## Some Interesting ML-related Papers in VLDB 2018

TL;DR: VLDB 2019 just happened and now I am going to write a post about papers in VLDB 2018 :).

In this post, I am going to write my reading report for ML-related research papers in VLDB 2018. I will go through all the papers based my own research interests and write their basic ideas, methods and my personal evaluations. Please let me know if you find anything inappropriate.
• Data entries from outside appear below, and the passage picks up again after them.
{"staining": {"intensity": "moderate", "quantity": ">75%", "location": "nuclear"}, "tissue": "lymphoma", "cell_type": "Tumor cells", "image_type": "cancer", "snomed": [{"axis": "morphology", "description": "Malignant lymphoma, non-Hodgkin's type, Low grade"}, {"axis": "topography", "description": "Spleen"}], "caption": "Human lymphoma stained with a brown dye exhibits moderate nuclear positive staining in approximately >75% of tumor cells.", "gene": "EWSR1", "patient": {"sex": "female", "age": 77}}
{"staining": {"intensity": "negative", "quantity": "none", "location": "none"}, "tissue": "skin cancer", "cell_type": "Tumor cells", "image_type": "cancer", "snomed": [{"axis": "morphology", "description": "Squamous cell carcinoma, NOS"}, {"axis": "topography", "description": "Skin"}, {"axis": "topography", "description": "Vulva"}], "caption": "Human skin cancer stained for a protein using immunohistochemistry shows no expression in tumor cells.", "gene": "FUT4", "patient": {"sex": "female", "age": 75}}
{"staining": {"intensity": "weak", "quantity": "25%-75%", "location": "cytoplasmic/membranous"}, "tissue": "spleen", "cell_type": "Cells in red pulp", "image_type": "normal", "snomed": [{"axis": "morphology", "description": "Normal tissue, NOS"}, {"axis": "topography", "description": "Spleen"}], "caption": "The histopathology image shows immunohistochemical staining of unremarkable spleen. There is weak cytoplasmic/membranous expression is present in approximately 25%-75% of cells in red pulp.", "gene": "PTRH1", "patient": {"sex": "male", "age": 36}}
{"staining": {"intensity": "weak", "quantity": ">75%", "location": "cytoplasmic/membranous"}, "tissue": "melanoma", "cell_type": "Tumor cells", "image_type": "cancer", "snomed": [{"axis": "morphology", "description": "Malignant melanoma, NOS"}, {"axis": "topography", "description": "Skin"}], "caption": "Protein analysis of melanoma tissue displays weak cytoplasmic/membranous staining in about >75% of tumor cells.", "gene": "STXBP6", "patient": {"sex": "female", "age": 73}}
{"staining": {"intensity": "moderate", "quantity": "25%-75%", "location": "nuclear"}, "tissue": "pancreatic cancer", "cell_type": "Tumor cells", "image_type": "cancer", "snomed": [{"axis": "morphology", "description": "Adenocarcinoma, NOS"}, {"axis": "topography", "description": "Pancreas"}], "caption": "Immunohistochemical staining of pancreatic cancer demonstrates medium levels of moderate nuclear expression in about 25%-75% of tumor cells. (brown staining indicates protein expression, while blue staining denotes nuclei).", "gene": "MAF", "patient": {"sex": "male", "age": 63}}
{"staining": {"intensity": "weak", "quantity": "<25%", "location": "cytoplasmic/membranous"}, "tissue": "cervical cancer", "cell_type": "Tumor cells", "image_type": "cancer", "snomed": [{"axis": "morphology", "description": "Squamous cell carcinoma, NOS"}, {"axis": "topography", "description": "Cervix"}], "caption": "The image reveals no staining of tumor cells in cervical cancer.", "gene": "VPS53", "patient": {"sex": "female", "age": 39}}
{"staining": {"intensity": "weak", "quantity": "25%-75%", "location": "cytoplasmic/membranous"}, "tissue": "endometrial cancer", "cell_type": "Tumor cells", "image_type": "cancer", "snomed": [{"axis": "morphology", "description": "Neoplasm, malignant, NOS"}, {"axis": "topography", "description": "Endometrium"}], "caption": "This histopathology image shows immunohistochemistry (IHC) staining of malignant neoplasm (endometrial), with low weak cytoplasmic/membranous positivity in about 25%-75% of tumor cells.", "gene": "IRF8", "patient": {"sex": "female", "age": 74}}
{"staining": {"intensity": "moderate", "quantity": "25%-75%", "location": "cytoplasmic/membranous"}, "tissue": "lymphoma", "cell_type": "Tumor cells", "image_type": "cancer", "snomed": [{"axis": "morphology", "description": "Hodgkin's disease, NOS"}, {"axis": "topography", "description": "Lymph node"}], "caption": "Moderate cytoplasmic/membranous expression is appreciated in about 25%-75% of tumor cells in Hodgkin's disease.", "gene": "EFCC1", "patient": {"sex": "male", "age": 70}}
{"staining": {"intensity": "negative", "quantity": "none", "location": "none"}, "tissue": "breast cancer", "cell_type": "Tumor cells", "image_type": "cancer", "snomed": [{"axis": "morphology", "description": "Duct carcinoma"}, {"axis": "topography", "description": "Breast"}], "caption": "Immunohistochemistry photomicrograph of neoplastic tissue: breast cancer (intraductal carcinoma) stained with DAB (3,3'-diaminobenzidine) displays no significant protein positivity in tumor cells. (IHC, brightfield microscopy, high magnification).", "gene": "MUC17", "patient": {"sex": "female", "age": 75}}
• ### MLBench: Benchmarking Machine Learning Services Against Human Experts

• Summary
1. This paper presents MLBench, a benchmark providing a best-effort baseline of both feature engineering and machine learning models for each dataset, proposes a performance metric measuring the map between a ML system and top-ranked Kaggle performers, and extract some interesting insights.
2. The performance metric, namely “quality tolerance”, is $\pi$ if the user is satisfied by only being ranked amont the top $\pi\%$ in a Kaggle competition.
3. They manually collected the winning code from 41 Kaggle competitions as the best-effort baseline and compare Azure ML and Amazon ML services on these datasets (with or without hyper-parameter tuning). They found that model diversity helps, model selection is necessary and hyper-parameter tuning also makes a difference.
4. Further, nonlinear models outperform linear models on big datasets (but they are also more likely to suffer from overfitting on small datasets), and linear models have similar performance in general, therefore it is a hit-or-miss pattern for linear models. Another interesting insight to note is that among nonlinear models, they exert similar performance within each model family (e.g., SVM or decision tree), and the loner training time doesn’t help within the nonlinear or linear model space.
5. Not surprisingly, feature engineering helps a lot.
1. This paper is well written and easy to understand, and also it discusses the limitations and potential alternative methods to justify its designs.
2. This is definitely a good paper with lots of insightful findings. Based on my experience of building AutoML systems, some models are just mostly better, but this is not easy to explain in theory (whereas there is No Free Lunch Theorem).
3. I think it would be more helpful to make a large-scale comparison across hundreds of datasets and different libraries.
• ### On Optimizing Operator Fusion Plans for Large-Scale Machine Learning in SystemML

• Summary
1. This paper presents an exact, cost-based framework for optimizing operator fusion plans over DAGs of linear algebra operations, which guarantees finding the optimal plan regarding the considered decisions.
2. For candidate exploration, they enumerate partial fusion plan per operator. They propose a memo table to store all the candidate plans and design a DFS algorithm to populate the memo table bottom-up.
3. For candidate selection, they first split the plans into independent partitions, and linearize the search space per partition and enumerate plans while skipping plans that can be safely pruned. They also cache plans for repeated optimization problems.
4. They compare against Julia and TensorFlow on some synthetic datasets and real datasets (e.g., Airline78, MNIST, Netflix, Amazon product review).
1. This paper is well written and clear structured.
2. I do think there are better baselines for comparison in the experiments (e.g., TensorFlow is not built for such scenarios).
• ### Snorkel: Rapid Training Data Creation with Weak Supervision

• Summary
1. This paper presents Snorkel, a system that enables user to write labeling functions that express heuristics, learns a generative model over the labeling functions, and then trains a discriminative model.
2. Snorkel constructs the generative model as a factor graph (including three factors, labeling propensity, accuracy and pairwise correlations of labeling functions).
3. They train a discriminative model on the probabilistic labels by minimizing a noise-aware variant of the loss, i.e., the expected loss.
4. They present a theoretical analysis of when a simple majority vote will work just as well as the modeling of the accuracies of labeling functions, and introduces an optimizer for deciding when to model accuracies of labeling functions and which correlations to model among labeling functions.
5. Snorkel provides 132% average improvements to predictive performance over prior heuristics and comes within an average 3.60% of the predictive performance over large hand-curated training sets.
1. This paper is well written and clear structured.
2. Although the overall architecture is normal, the analysis of tradeoffs is really interesting and insightful.
• ### Ease.ml: Towards Multi-tenant Resource Sharing for Machine Learning Workloads

• Summary
1. This paper presents ease.ml, a declarative machine learning service platform for multi-tenant resource sharing.
2. It proposes a novel algorithm for multi-tenant, cost-aware model selection algorithm. First step it determines the best model for each user by estimating the “potential for accuracy improvement” for each model and then picks the user with the highest potential. They develop a cost-aware variant of the standard GP-UCB algorithm for selecting the model of each user.
3. Secondly, they use a greedy algorithm that selects the user with a confidence bound above the average, and in practice, they pick the user with the maximum gap between the largest upper confidence bound and the best accuracy so far.